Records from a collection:
◇ ◇ ◇ ◇ ◇

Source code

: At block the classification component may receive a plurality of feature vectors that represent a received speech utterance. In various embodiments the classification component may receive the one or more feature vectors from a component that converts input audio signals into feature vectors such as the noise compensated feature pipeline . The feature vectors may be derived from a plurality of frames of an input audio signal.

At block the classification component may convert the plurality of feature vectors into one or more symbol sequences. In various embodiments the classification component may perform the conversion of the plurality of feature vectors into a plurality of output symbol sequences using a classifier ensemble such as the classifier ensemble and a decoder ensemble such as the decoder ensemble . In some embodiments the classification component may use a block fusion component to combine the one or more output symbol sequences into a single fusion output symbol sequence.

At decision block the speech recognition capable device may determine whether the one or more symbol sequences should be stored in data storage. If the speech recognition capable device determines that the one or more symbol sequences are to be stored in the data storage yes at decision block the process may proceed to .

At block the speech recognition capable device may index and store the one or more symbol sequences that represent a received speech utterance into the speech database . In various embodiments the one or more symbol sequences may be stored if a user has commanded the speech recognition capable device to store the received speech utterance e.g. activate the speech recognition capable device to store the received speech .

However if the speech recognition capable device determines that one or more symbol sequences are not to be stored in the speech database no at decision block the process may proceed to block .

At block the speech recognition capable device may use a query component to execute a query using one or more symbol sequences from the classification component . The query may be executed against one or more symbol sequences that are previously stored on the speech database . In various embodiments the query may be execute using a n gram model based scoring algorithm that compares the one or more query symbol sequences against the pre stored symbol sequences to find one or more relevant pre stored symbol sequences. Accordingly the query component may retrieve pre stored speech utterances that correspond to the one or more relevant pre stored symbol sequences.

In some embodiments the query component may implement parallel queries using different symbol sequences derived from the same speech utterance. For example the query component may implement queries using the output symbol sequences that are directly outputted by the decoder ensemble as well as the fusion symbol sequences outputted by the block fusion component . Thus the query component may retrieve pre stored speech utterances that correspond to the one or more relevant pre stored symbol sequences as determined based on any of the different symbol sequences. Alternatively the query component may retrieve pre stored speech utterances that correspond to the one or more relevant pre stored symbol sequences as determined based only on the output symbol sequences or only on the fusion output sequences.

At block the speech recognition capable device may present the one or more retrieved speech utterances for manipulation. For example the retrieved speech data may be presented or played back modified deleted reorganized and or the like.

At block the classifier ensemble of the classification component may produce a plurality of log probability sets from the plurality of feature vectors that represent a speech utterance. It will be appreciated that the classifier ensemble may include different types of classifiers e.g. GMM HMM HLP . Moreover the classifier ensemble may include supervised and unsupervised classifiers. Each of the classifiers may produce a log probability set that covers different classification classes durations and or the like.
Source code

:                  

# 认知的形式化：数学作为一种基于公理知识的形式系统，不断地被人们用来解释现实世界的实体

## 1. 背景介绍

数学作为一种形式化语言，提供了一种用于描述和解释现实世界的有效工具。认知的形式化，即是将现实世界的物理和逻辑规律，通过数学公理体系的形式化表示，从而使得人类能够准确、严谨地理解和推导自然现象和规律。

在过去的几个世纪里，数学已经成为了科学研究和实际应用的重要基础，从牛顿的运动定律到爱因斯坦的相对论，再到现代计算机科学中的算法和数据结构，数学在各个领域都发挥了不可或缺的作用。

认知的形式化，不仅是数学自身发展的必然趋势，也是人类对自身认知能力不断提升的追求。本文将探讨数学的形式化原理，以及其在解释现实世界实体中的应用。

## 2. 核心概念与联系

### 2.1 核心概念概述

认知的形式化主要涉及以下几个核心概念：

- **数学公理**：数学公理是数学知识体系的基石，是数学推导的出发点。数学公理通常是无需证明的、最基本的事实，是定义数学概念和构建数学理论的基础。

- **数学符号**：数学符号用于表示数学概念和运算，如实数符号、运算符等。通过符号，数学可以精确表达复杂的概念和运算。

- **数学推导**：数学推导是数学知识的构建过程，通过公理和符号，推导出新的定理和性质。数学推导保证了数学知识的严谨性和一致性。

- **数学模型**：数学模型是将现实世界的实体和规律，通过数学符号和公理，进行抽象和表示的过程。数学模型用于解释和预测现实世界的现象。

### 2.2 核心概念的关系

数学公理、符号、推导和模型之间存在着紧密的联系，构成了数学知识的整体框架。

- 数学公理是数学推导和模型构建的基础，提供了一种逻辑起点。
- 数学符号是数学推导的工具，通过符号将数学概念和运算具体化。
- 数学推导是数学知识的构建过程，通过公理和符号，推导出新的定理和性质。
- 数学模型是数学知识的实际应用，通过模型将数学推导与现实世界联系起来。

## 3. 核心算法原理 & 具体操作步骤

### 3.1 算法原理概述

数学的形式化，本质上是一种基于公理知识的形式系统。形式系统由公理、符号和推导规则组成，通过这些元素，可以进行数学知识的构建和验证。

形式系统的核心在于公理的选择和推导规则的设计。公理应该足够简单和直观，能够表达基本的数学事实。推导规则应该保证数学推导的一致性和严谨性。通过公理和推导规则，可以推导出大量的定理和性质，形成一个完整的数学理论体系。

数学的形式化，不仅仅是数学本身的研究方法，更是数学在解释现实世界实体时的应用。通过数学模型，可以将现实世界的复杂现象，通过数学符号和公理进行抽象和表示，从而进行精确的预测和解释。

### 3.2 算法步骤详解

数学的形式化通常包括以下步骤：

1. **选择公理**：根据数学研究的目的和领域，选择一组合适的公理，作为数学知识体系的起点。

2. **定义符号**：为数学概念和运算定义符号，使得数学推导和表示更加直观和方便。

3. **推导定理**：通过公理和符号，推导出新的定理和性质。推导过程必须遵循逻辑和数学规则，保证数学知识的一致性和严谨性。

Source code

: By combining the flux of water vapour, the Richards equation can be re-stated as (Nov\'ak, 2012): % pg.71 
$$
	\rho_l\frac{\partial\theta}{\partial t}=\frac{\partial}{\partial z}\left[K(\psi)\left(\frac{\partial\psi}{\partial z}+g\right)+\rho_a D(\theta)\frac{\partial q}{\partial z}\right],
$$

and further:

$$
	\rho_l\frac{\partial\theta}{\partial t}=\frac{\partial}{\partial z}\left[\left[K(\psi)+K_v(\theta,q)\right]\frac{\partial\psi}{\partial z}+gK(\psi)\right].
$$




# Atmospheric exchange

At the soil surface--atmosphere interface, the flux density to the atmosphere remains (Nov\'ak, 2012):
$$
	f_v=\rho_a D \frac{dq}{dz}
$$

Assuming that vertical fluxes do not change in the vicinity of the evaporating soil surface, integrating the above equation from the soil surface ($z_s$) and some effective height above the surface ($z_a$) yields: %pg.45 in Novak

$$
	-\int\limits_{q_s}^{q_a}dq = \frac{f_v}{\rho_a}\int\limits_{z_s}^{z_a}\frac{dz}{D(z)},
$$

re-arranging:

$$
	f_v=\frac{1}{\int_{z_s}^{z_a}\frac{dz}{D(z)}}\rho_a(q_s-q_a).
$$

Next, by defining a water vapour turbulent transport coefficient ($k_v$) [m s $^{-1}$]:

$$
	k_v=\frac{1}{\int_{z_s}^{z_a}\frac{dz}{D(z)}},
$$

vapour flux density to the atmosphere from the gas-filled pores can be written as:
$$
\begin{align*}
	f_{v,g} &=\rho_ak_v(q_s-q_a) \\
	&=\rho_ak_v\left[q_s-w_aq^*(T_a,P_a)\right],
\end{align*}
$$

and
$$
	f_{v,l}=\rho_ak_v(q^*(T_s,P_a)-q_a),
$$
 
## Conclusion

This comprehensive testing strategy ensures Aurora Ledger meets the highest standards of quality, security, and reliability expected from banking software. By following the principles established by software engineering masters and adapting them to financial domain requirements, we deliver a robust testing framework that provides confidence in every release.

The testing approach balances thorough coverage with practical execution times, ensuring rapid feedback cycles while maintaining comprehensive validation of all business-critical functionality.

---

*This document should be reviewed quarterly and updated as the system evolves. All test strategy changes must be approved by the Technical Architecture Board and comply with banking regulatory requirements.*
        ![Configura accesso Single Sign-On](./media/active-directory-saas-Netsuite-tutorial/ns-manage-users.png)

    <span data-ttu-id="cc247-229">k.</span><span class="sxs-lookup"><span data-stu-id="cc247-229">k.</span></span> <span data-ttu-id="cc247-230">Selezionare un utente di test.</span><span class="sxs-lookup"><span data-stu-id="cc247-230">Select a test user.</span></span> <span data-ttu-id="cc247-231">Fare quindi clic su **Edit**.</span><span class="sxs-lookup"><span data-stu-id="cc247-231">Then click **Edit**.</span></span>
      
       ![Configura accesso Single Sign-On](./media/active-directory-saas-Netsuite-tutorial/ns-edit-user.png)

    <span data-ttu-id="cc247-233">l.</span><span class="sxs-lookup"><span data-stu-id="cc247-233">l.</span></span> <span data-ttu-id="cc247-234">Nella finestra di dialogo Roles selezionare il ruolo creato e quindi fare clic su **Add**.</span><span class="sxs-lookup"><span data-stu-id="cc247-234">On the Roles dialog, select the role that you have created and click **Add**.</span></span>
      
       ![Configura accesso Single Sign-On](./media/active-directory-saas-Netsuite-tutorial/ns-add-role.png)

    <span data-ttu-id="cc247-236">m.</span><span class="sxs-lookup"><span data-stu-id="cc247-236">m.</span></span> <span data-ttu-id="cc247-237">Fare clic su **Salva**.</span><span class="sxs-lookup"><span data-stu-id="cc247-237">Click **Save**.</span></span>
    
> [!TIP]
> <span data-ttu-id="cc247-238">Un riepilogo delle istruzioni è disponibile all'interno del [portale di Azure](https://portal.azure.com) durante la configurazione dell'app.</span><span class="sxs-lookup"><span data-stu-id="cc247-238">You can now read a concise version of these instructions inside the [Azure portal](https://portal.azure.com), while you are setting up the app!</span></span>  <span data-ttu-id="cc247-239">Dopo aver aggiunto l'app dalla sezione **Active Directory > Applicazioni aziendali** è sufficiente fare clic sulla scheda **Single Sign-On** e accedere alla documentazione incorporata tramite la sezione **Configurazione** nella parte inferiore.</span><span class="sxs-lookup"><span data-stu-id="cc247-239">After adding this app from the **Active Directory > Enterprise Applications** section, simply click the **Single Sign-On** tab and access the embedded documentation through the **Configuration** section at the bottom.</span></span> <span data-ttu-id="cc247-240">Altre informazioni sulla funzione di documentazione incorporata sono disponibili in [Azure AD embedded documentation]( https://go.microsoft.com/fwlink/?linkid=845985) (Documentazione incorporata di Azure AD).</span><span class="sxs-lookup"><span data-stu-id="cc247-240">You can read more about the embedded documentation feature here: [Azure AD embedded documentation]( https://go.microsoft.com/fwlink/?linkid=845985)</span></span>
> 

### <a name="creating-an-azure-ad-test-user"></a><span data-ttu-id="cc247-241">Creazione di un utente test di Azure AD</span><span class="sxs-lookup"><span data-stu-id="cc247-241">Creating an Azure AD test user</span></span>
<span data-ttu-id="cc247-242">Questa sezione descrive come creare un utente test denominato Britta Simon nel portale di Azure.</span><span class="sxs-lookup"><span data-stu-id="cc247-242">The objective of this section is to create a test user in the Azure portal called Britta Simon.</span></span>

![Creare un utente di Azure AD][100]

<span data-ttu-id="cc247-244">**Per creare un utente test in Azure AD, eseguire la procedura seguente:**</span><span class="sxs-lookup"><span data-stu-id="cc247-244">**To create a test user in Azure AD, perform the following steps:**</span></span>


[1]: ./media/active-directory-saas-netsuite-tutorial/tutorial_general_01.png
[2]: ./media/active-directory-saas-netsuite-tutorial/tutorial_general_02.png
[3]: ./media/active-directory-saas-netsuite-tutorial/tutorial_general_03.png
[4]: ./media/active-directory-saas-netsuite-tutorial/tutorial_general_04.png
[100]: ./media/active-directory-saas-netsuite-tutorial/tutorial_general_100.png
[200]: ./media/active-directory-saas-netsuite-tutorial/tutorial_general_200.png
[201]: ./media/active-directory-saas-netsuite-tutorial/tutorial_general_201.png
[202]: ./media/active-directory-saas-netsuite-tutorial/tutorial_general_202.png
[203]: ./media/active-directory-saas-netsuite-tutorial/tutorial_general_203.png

◇ ◇ ◇ ◇ ◇

Copy out everything from the line containing "In some embodiments the query" down to the line containing "### 2.2 核心概念的关系", both of those lines included, exactly as they appear.

In some embodiments the query component may implement parallel queries using different symbol sequences derived from the same speech utterance. For example the query component may implement queries using the output symbol sequences that are directly outputted by the decoder ensemble as well as the fusion symbol sequences outputted by the block fusion component . Thus the query component may retrieve pre stored speech utterances that correspond to the one or more relevant pre stored symbol sequences as determined based on any of the different symbol sequences. Alternatively the query component may retrieve pre stored speech utterances that correspond to the one or more relevant pre stored symbol sequences as determined based only on the output symbol sequences or only on the fusion output sequences.

At block the speech recognition capable device may present the one or more retrieved speech utterances for manipulation. For example the retrieved speech data may be presented or played back modified deleted reorganized and or the like.

At block the classifier ensemble of the classification component may produce a plurality of log probability sets from the plurality of feature vectors that represent a speech utterance. It will be appreciated that the classifier ensemble may include different types of classifiers e.g. GMM HMM HLP . Moreover the classifier ensemble may include supervised and unsupervised classifiers. Each of the classifiers may produce a log probability set that covers different classification classes durations and or the like.
Source code

:                  

# 认知的形式化：数学作为一种基于公理知识的形式系统，不断地被人们用来解释现实世界的实体

## 1. 背景介绍

数学作为一种形式化语言，提供了一种用于描述和解释现实世界的有效工具。认知的形式化，即是将现实世界的物理和逻辑规律，通过数学公理体系的形式化表示，从而使得人类能够准确、严谨地理解和推导自然现象和规律。

在过去的几个世纪里，数学已经成为了科学研究和实际应用的重要基础，从牛顿的运动定律到爱因斯坦的相对论，再到现代计算机科学中的算法和数据结构，数学在各个领域都发挥了不可或缺的作用。

认知的形式化，不仅是数学自身发展的必然趋势，也是人类对自身认知能力不断提升的追求。本文将探讨数学的形式化原理，以及其在解释现实世界实体中的应用。

## 2. 核心概念与联系

### 2.1 核心概念概述

认知的形式化主要涉及以下几个核心概念：

- **数学公理**：数学公理是数学知识体系的基石，是数学推导的出发点。数学公理通常是无需证明的、最基本的事实，是定义数学概念和构建数学理论的基础。

- **数学符号**：数学符号用于表示数学概念和运算，如实数符号、运算符等。通过符号，数学可以精确表达复杂的概念和运算。

- **数学推导**：数学推导是数学知识的构建过程，通过公理和符号，推导出新的定理和性质。数学推导保证了数学知识的严谨性和一致性。

- **数学模型**：数学模型是将现实世界的实体和规律，通过数学符号和公理，进行抽象和表示的过程。数学模型用于解释和预测现实世界的现象。

### 2.2 核心概念的关系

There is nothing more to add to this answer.